GIVEN TEXT –

* * * * *

Petroleum Engineering

Petroleum Engineering

Core flooding laboratory

Petroleum Engineering is equipped with a unique Core flooding equipment which is used for advanced research studies as well as providing services to the industry. The system is capable of applying overburden pressures up to 13,000 psi and at a temperature of up to 250OC. A new unique core holder has been recently built which is equipped with sonic and resistivity transducers.

Some of the advanced experiments that can be carried out with the Core flood system are:

  • Overburden PHI and K (stress sensitivity)
  • Whole core analysis
  • Relative permeability
  • Formation Resistivity Factor
  • Capillary pressure
  • Acoustic wave velocity
  • Wettability
  • Compressibility
  • Geomechanical properties
  • NMR measurements
  • Thin section/SEM examinations
  • Core description
  • Formation damage tests
  • Proppant performance analysis
  • Ultrasonic testing of cores

True triaxial stress cell

Petroleum Engineering equipped its Geomechanics lab with a unique True Triaxial Stress Cell (TTSC) which is mainly used for advanced research studies in the field of Petroleum Geomechanics but could also offer commercial services to the industry.

External pressures and pore pressure ranges in the TTSC
Using the TTSC a cub-shaped rock sample with a maximum side of 30 cm in size is compressed using one vertical and two independent horizontal stresses up to 50 MPa (8000 psi). This is while the pore pressure is increased within the sample up to 21 MPa (3000 psi).

Hydraulic Fracturing using the TTSC
Using a small hole drilled in the centre of the sample, the fluid is injected under reservoir conditions into the sample to simulate hydraulic fracturing.

Increasing pore pressure inside the isolated cell causes the fluid to travel towards the hole in the centre of the sample and allows sanding simulation for unconsolidated samples.

Fracturing and sanding events or rock instability around the wellbore can be monitored using a number of seismic transducers attached to the sample.

The vertical stress and both horizontal stresses applied to the sample, plus the fluid injection pressure and pore pressure are continuously recorded during the experiment and are transferred to ta PC to plot different diagrams.

The vertical and horizontal displacements are measured using LVDTs installed on each ram, the data of which can be transferred to the PC.

Reservoir wettability laboratory

Rock wettability is one of the fundamental parameters determining dynamic and static fluid behaviour in a reservoir. Wettability therefore directly impacts on hydrocarbon production and CO2 geo-sequestration (CCS) efficiency. We study this parameter using a combination of experimental and computational methods. For the experimental arm of our investigations we commissioned the reservoir wettability laboratory, which includes following facilities:

1. Core-flood apparatus (centimetre scale)

We have commissioned a core-flood apparatus, which was specifically designed for capillary pressure measurements at reservoir conditions. Our studies currently focus on CO2 behaviour, as the static behaviour of CO2 in rock at CCS conditions is not well understood. Here we investigate core plugs with typical dimensions (38mm diameter, 50-300mm length). Check our publication lists for results.

* * * * *

COLLECTED MATERIAL –
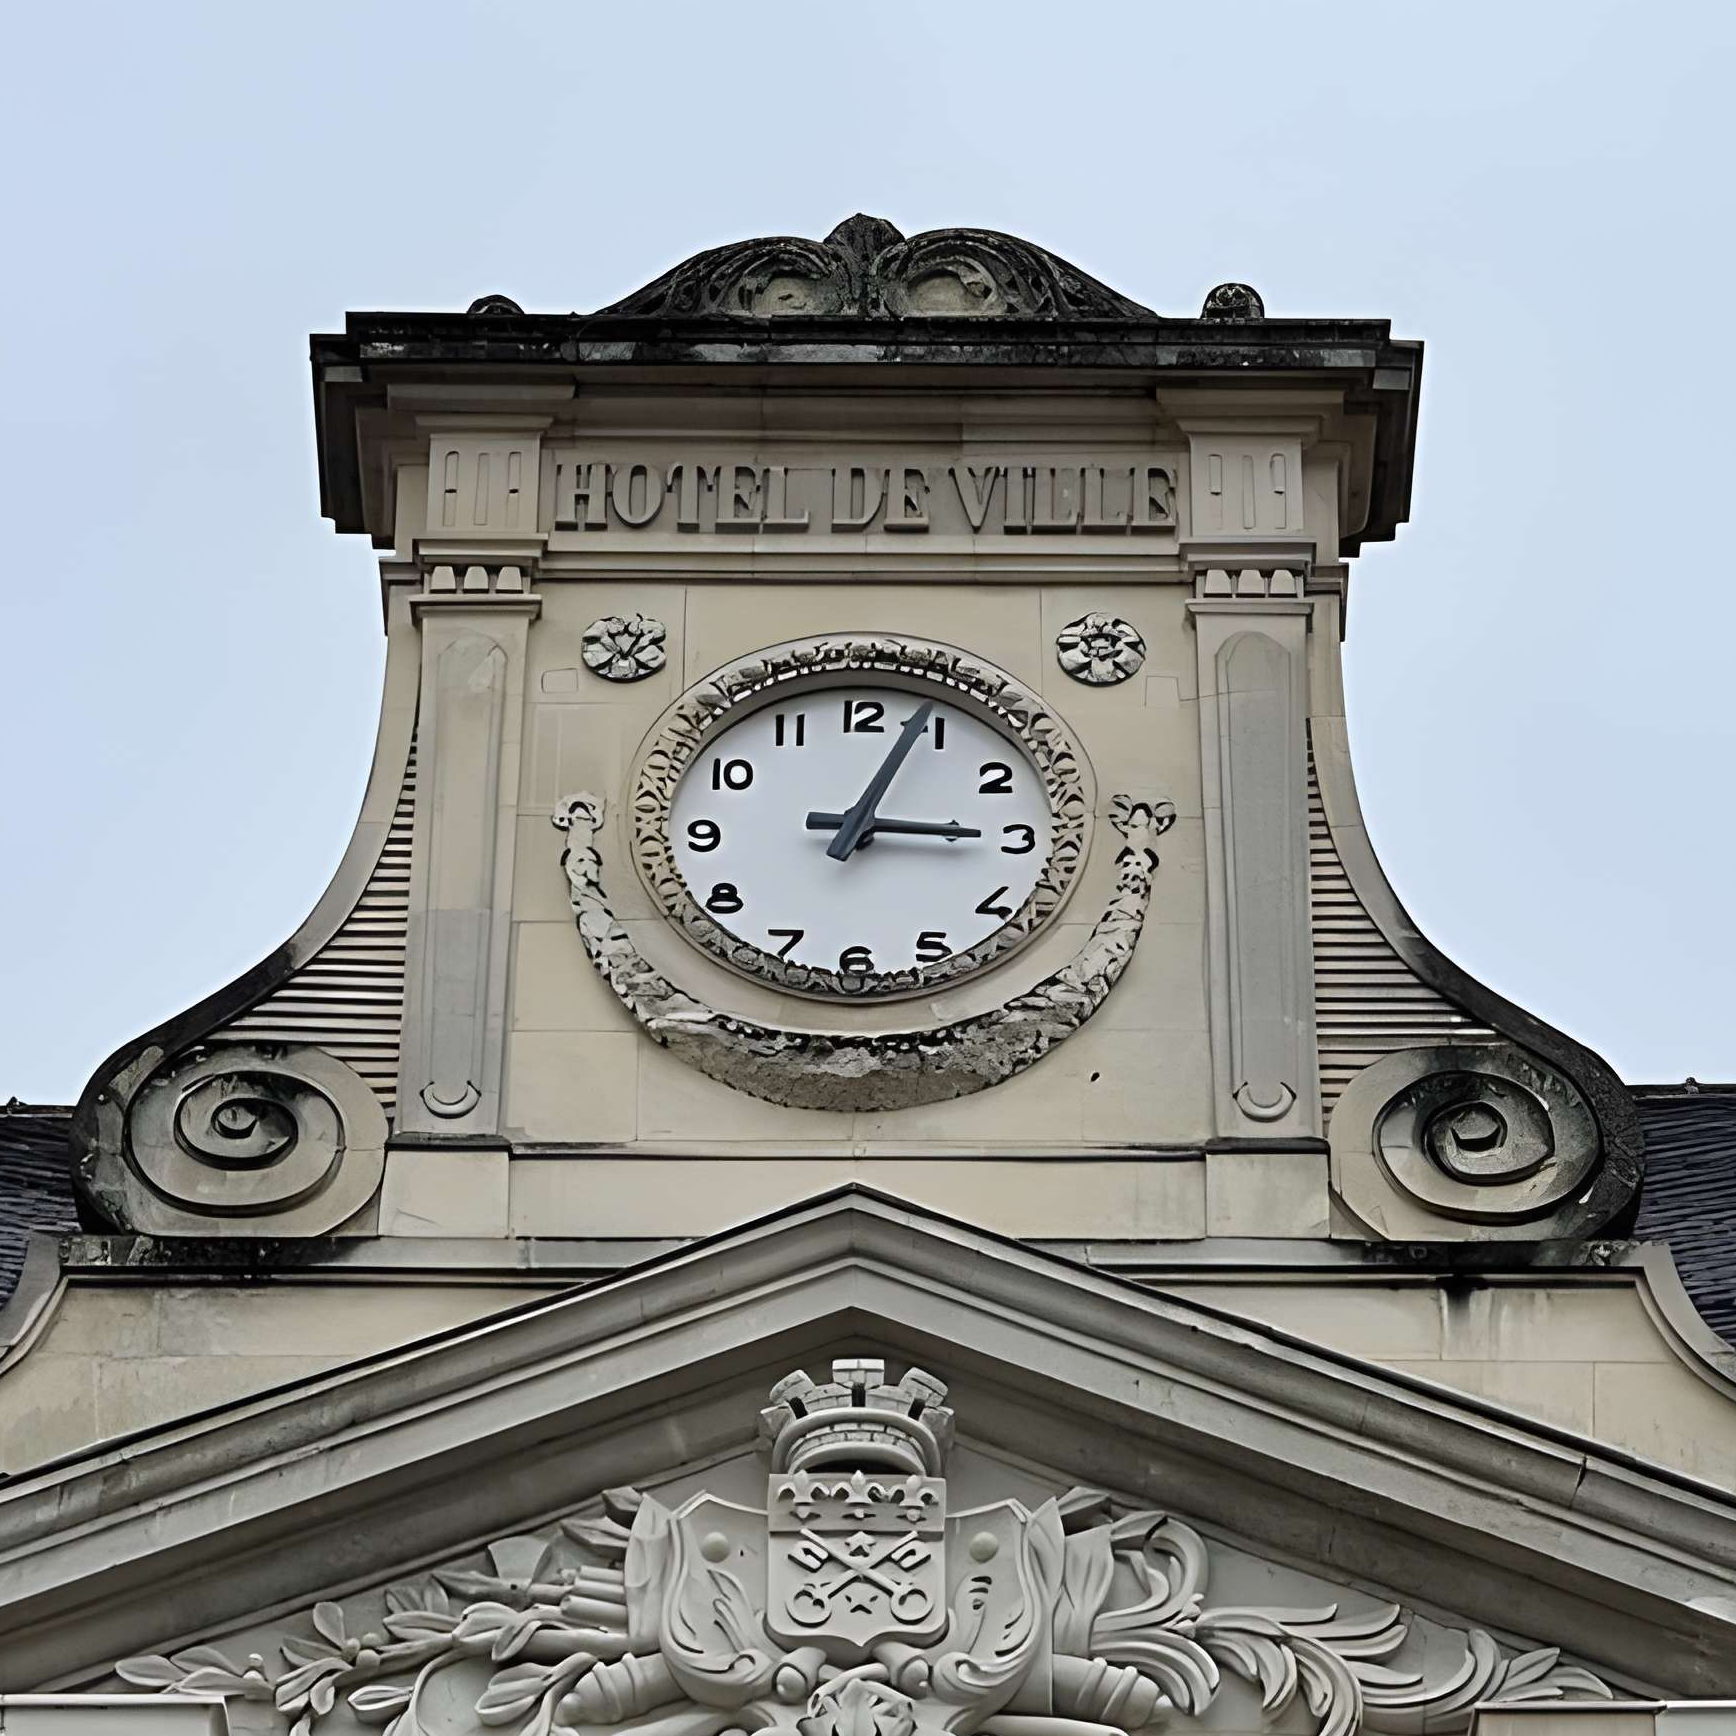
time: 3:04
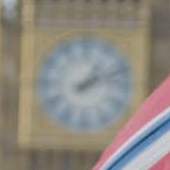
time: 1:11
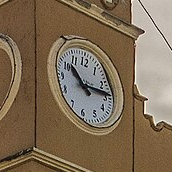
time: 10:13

* * * * *

EXERCISE SET –
**A)** According to the petroleum engineering lab description, up to what overburden pressure can the core flooding equipment apply?
**B)** Pick up the petroleum engineering lab description after its last sentence and continue it.

RESPONSES FOR EACH TASK –
**A)** Up to 13,000 psi.

**B)**
2. Contact angle and interfacial tension measurement apparatus

We have commissioned an apparatus with which we can measure interfacial tensions between reservoir fluids and contact angles such fluids form with a rock surface. These measurements are also conducted at reservoir conditions (i.e. high pressure, elevated temperature) to mimic true engineering conditions. It is important to match real conditions as that can have a profound impact on the physico-chemical behaviour of the fluid-fluid and fluid-fluid-rock systems as we have shown theoretically using a Molecular Dynamics approach.

3. A micro-computed tomograph (nanometre to centimetre scale)

The Micro CT scanner forms part of the National Geosequestration Laboratory (NGL), a research and development facility established to develop innovative solutions to minimise risk and uncertainty associated with the geological storage of carbon dioxide. The facility is a collaboration between Curtin, CSIRO and UWA, and build on the successes of the Western Australian Energy Research Alliance (WA:ERA). The NGL is funded by the Department of Industry, Innovation, Climate Change, Science, Research and Tertiary Education, to the value of $48.4 million.

We investigate wettability characteristics of different rock-fluid-fluid systems by imaging their distribution in the pore space of the rock. The detailed configuration of the fluids is a function of the rock’s wettability and therefore a measure of wettability.

Micro-computed tomography laboratory

The Micro-computed tomograph forms part of the National Geosequestration Laboratory (NGL), a research and development facility established to develop innovative solutions to minimise risk and uncertainty associated with the geological storage of carbon dioxide. The facility is a collaboration between Curtin, CSIRO and UWA, and build on the successes of the Western Australian Energy Research Alliance (WA:ERA). The NGL is funded by the Department of Industry, Innovation, Climate Change, Science, Research and Tertiary Education, to the value of $48.4 million.

With the micro-computed tomograph we can acquire 3D x-ray mass attenuation maps of core plugs and fluids contained in the rock. These images have a high 3D resolution (up to (700nm)3). At such a high resolution the pore morphology of sandstones and carbonates can be imaged, and the distribution and behaviour of multiple fluids in the rock can be observed and quantified. Please refer to our publication lists for more details or contact us.

Chemical Engineering teaching laboratory

Chemical Engineering

Process Intensification and Multiphase Characterisation Laboratory

Process Intensification and Multiphase Characterisation Laboratory

Chemical Engineering at Curtin University has a state of the art laboratory that is capable of conducting a range of experimental testing and analysis of the novel equipment and techniques. The laboratory has fully instrumented systems for electrical capacitance tomography, particle image velocimetry, and gamma-ray tomography.

The laboratory houses, packed columns, fluidised beds, heat exchangers, bubble column, liquid-liquid extraction devices and fluid flow distributers. The laboratory also has a state of the art sensors for measuring flow, pressure, temperature and composition. The laboratory has prototyping tools such as polymer-based 3D printers that are used for industrial and fundamental demand-driven research.




Teaching Laboratory

The Chemical Engineering teaching laboratory at Curtin offers a teaching experience with top of the range equipment – from bench, scale to pilot scale giving students hands-on experience.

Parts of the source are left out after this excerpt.